→ **TASK ITEM**:
Below are several records. Retype exactly those lines running from the one with "Covid-19 : une nouvelle stratégie à l’étude" through the one with "procédures invasives", end lines included, and no others.
== Segment start ==
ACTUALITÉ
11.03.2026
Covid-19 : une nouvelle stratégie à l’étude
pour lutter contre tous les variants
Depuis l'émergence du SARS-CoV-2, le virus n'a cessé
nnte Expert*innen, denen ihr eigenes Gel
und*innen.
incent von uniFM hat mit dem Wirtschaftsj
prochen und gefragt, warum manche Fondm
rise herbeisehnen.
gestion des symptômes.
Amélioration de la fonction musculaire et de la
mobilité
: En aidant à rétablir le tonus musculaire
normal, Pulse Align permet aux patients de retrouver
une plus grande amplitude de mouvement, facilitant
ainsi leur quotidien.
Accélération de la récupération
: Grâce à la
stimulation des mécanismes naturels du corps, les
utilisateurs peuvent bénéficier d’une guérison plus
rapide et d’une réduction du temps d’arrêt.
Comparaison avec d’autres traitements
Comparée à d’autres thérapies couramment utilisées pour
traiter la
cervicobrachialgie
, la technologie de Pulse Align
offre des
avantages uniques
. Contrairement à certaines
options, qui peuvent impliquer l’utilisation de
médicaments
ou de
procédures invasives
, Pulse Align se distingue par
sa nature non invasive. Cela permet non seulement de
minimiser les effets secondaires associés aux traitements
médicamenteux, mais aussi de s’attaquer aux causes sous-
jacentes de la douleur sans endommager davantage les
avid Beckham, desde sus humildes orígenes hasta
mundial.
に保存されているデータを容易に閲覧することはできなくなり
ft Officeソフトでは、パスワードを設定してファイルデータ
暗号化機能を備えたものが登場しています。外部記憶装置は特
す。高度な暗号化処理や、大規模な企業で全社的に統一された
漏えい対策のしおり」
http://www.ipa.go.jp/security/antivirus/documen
== Segment end ==
→ **ANSWER SPACE**:
Covid-19 : une nouvelle stratégie à l’étude
pour lutter contre tous les variants
Depuis l'émergence du SARS-CoV-2, le virus n'a cessé
nnte Expert*innen, denen ihr eigenes Gel
und*innen.
incent von uniFM hat mit dem Wirtschaftsj
prochen und gefragt, warum manche Fondm
rise herbeisehnen.
gestion des symptômes.
Amélioration de la fonction musculaire et de la
mobilité
: En aidant à rétablir le tonus musculaire
normal, Pulse Align permet aux patients de retrouver
une plus grande amplitude de mouvement, facilitant
ainsi leur quotidien.
Accélération de la récupération
: Grâce à la
stimulation des mécanismes naturels du corps, les
utilisateurs peuvent bénéficier d’une guérison plus
rapide et d’une réduction du temps d’arrêt.
Comparaison avec d’autres traitements
Comparée à d’autres thérapies couramment utilisées pour
traiter la
cervicobrachialgie
, la technologie de Pulse Align
offre des
avantages uniques
. Contrairement à certaines
options, qui peuvent impliquer l’utilisation de
médicaments
ou de
procédures invasives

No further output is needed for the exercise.